"The conductor of asynchronous symphonies, and bugs xD"
Asynchronous programming is a concurrency model that allows certain operations, especially I/O-bound tasks, to run without blocking the execution of your program.
It's about doing other work while waiting for an I/O operation to complete, without the need for multi-threading or multi-processing.
Non-blocking Execution: Functions that perform lengthy operations (like network or file I/O) return immediately, allowing the program to continue running.
Event Loop: A programming construct that waits for and dispatches events or messages in a program. It facilitates the management of asynchronous tasks.
Let's compare both approaches:
Aspect | Synchronous | Asynchronous |
---|---|---|
Execution Flow | Sequential. Each task must complete before the next begins. | Tasks run independently, allowing the execution of other tasks in the meantime. |
Resource Utilization | Can lead to poor resource utilization during I/O operations, as the program waits for the operation to complete. | Improves resource utilization by freeing up the program to perform other tasks during I/O operations. |
Coroutines allow you to write code that looks sequential but actually executes asynchronously, pausing and resuming at specific points.
It is more about cooperation between routines – waiting for and yielding control to other routines.
Initially, Python used generators (Python < 3.5) to yield values and execute asynchronously. They were a stepping stone towards full asynchronous support.
async
: Declares a function as a coroutine. An async
function can contain await
expressions, and it doesn't run immediately. Instead, it returns an awaitable object.
async def fetch_data():
pass
print(type(fetch_data()))
<class 'coroutine'>
Note: This should raise the RuntimeWarning
: coroutine fetch_data
was never awaited.
await
: Pauses the execution of the enclosing coroutine, waiting for an awaitable object (like another coroutine) to complete. This pause allows other tasks to run while waiting, making it non-blocking.
async def main():
await fetch_data()
The use of async
and await
makes asynchronous code look and behave more like traditional synchronous code, though it's a concurrent execution.
Consider Event Loop like the conductor of an orchestra.
It keeps track of all the tasks that need to run, starts them at the right moment, and manages their execution until they're done.
Python's asyncio
library brings this concept into your programs.
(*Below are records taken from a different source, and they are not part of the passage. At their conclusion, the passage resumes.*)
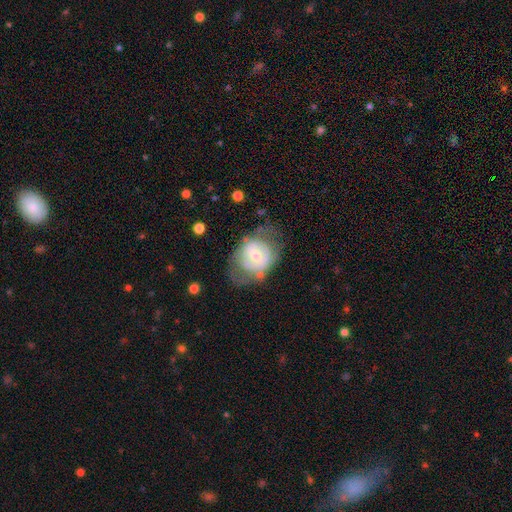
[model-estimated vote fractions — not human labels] This is possibly a featured or disk galaxy (52%). It is clearly not viewed edge-on (96%). Merging: marginally none (44%).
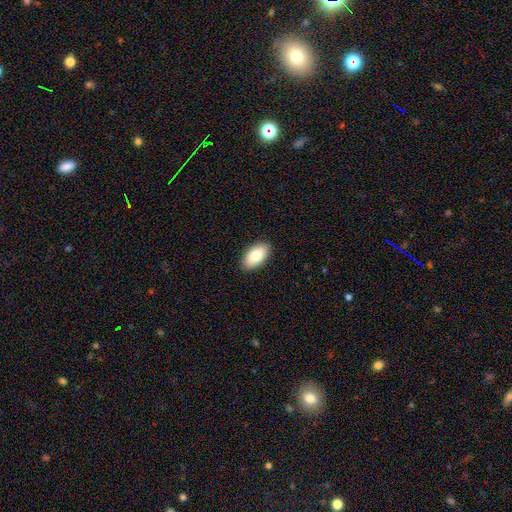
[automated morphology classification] Smooth or featured? smooth (81%)
How rounded? in between (95%)
Merging? none (89%)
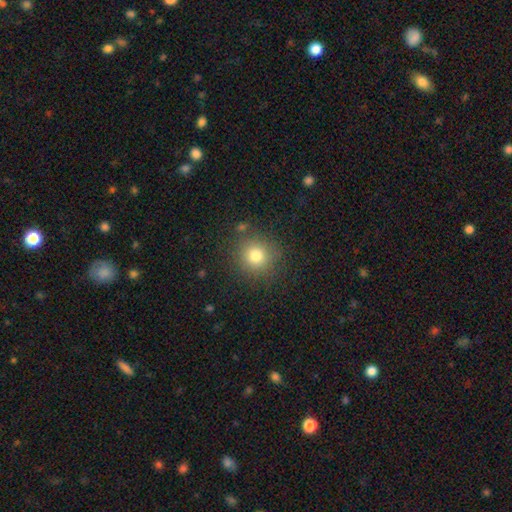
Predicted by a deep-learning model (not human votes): Q: Smooth or featured?
A: smooth (77%); runner-up: star or artifact (14%)
Q: How rounded?
A: round (92%); runner-up: in between (7%)
Q: Merging?
A: none (85%); runner-up: minor disturbance (9%)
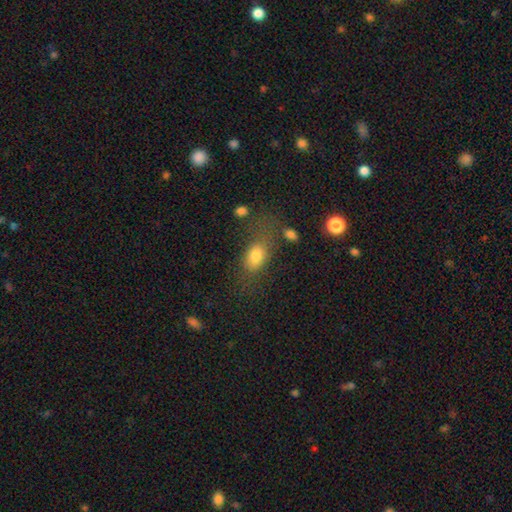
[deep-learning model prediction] Morphology: type=smooth (77%); roundness=in between (81%); merging=none (54%).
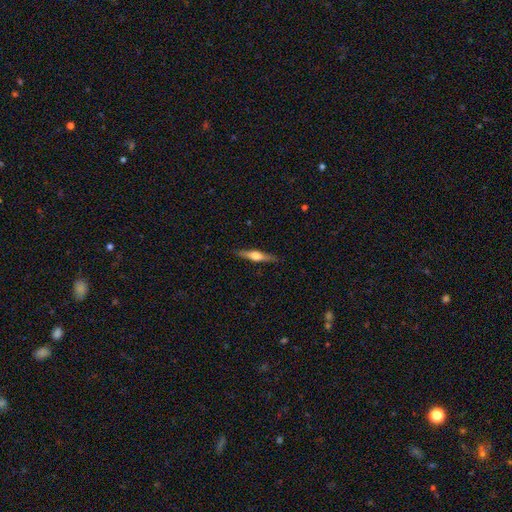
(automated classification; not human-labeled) A featured or disk galaxy (64%) viewed edge-on (97%) with a rounded central bulge (92%).

Vote fractions:
- Smooth or featured? featured or disk: 64% / smooth: 31% / star or artifact: 6%
- Edge-on disk? yes: 97% / no: 3%
- Edge-on bulge? rounded: 92% / boxy: 5% / none: 3%
- Merging? none: 90% / minor disturbance: 8% / major disturbance: 2% / merger: 1%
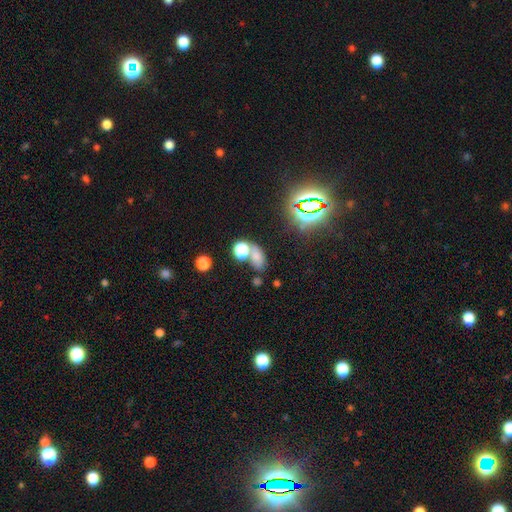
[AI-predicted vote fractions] Morphology: type=smooth (63%); roundness=in between (75%); merging=none (44%).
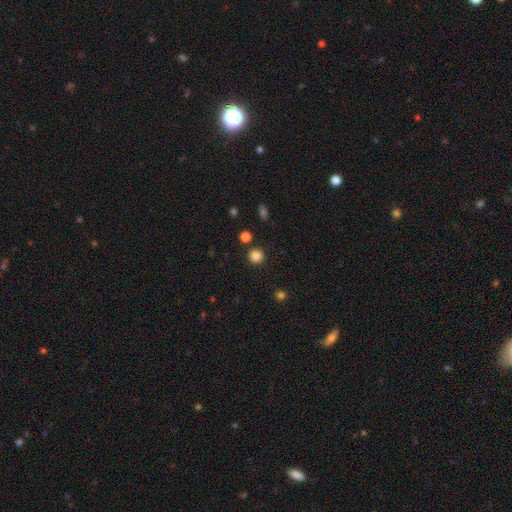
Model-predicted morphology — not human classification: Smooth or featured? smooth (84%)
How rounded? round (94%)
Merging? none (89%)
It runs an event loop that efficiently manages all your asynchronous tasks.
- Task Scheduling: You tell the event loop about all the tasks (coroutines) you want to run by scheduling them.
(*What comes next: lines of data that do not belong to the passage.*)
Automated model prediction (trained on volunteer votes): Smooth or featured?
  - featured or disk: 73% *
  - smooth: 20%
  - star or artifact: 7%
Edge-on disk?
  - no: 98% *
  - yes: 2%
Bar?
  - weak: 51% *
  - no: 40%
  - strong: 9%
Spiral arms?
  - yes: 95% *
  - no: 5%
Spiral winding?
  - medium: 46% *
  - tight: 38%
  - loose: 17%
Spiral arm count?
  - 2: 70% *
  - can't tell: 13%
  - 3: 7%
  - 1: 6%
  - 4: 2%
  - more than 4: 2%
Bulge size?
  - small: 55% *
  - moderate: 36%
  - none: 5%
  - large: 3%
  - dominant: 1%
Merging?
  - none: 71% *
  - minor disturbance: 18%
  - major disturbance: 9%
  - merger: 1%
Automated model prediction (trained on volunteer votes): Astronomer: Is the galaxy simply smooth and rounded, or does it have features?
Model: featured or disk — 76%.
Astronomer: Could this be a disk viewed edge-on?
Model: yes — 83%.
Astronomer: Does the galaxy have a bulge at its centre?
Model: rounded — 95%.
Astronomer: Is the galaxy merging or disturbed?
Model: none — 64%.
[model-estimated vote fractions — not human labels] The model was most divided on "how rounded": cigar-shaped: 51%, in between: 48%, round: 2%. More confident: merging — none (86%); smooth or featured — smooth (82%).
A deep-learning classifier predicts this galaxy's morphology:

- Running Tasks: The event loop starts running the tasks. If a task needs to wait (say, for a file to download), it pauses that task and moves on to the next one.
- Waiting and Resuming: Once the waiting is over (the file is downloaded), the task is resumed right where it left off.
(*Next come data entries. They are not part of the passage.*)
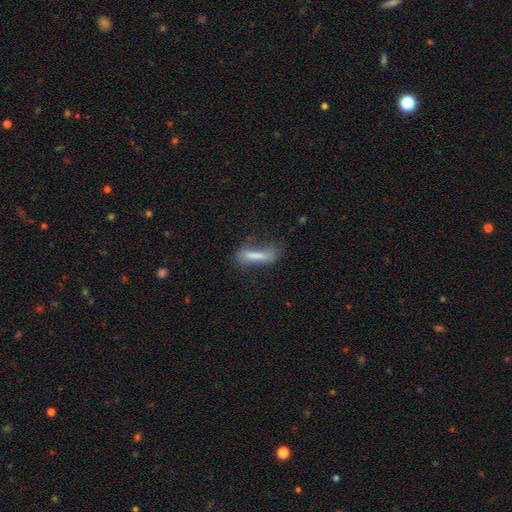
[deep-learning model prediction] Smooth or featured? smooth (70%)
How rounded? cigar-shaped (78%)
Merging? none (53%)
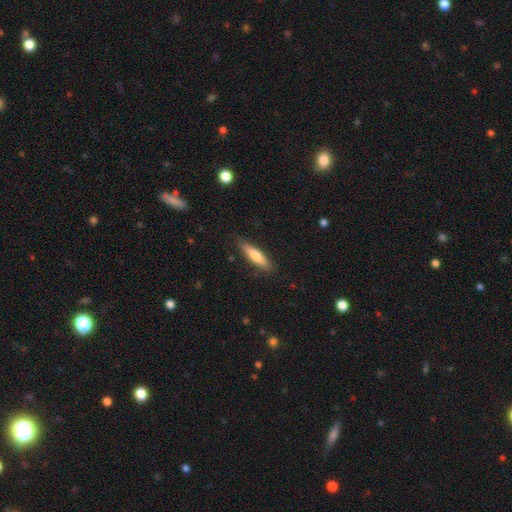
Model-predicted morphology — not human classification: type=smooth (68%); roundness=cigar-shaped (72%); merging=none (85%).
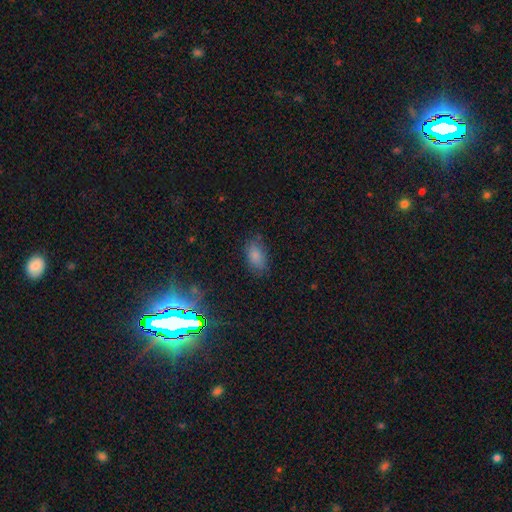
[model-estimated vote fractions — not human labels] smooth_or_featured: smooth (p=0.81) [alt: star or artifact p=0.12]
how_rounded: in between (p=0.91) [alt: round p=0.06]
merging: none (p=0.76) [alt: minor disturbance p=0.17]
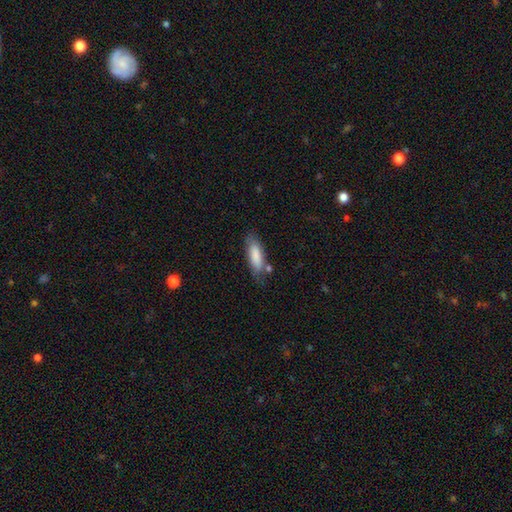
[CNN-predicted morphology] A smooth galaxy with no disk features (84%) that is in between round and cigar-shaped (58%).

Vote fractions:
- Smooth or featured? smooth: 84% / featured or disk: 11% / star or artifact: 6%
- How rounded? in between: 58% / cigar-shaped: 40% / round: 2%
- Merging? none: 67% / minor disturbance: 20% / merger: 7% / major disturbance: 5%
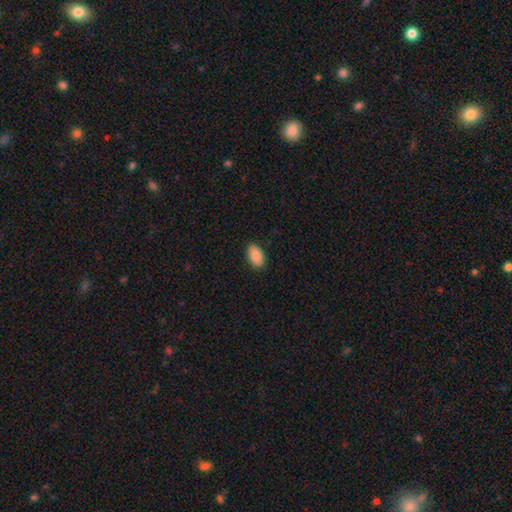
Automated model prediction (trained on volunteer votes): This is clearly a smooth galaxy (90%). How rounded: clearly in between (95%). Merging: clearly none (89%).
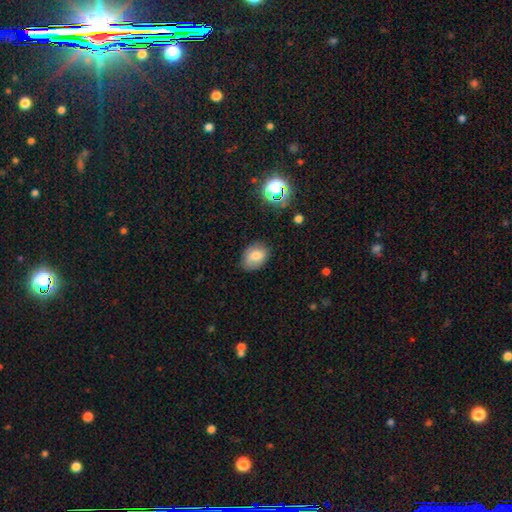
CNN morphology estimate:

- Completion: This process continues until all tasks are done.
graph TD
A[Task Scheduling] -->|Schedule tasks| B[Event Loop]
B --> C{Check Tasks}
C -->|Task needs to wait| D[Waiting and Resuming]
C -->|Task can run| E[Running Tasks]
D --> B
E -->|Task completed| F[Completion]
F --> B
NOTE: You usually don't need to create or manage the event loop yourself, asyncio
provides a high-level API for running asynchronous tasks.
import asyncio
async def main():
print("Hello")
await asyncio.sleep(1) # Simulate an I/O operation
print("world")
# Running the main coroutine with asyncio
asyncio.run(main())
Hello
world
In this example, asyncio.run(main())
is your entry point. It starts up the event loop, schedules your main()
coroutine for execution, and keeps the program running until all tasks are completed.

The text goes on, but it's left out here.